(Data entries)
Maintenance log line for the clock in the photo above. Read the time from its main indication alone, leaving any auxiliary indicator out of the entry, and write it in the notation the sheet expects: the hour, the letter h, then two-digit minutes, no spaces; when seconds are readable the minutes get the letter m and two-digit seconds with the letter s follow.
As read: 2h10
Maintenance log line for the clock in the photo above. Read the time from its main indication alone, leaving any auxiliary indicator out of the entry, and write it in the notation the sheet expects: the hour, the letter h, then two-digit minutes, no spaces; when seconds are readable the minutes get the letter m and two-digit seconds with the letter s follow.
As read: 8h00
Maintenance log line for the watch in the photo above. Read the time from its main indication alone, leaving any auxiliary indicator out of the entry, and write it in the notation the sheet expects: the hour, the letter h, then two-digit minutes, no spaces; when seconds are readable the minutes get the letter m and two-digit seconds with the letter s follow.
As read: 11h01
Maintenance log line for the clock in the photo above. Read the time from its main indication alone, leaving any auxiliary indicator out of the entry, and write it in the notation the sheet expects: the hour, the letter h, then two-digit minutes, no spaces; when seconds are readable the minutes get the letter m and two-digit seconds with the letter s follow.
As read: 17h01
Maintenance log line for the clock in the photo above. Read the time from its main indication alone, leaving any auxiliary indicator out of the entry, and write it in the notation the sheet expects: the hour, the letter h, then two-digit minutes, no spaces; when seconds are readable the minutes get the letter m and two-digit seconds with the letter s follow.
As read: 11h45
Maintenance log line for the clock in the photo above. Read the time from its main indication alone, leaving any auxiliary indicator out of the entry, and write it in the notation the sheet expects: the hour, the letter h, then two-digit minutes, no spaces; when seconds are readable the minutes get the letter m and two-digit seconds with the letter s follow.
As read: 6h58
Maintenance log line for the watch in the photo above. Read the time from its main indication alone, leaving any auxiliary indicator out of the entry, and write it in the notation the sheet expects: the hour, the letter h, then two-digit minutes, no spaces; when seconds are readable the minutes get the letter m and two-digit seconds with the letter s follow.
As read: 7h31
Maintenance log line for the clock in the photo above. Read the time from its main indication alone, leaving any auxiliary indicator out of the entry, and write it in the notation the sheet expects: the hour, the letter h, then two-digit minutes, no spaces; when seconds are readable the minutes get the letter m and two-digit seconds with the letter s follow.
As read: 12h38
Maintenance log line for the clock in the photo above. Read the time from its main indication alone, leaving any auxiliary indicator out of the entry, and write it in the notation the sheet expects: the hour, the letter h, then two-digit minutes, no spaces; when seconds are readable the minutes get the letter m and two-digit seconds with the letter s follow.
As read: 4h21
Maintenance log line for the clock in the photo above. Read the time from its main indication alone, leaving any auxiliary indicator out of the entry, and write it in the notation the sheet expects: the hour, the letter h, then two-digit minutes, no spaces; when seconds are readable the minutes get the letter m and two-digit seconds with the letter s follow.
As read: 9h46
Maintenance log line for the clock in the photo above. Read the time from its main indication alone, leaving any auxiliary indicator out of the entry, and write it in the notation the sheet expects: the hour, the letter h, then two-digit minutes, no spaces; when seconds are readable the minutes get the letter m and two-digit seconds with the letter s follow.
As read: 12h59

**Problem:** Update the lines from the start of the material through the line containing "As read: 2h10", swapping "clock" for "timepiece" and keeping everything else the same.

**Right answer:**
Maintenance log line for the timepiece in the photo above. Read the time from its main indication alone, leaving any auxiliary indicator out of the entry, and write it in the notation the sheet expects: the hour, the letter h, then two-digit minutes, no spaces; when seconds are readable the minutes get the letter m and two-digit seconds with the letter s follow.
As read: 2h10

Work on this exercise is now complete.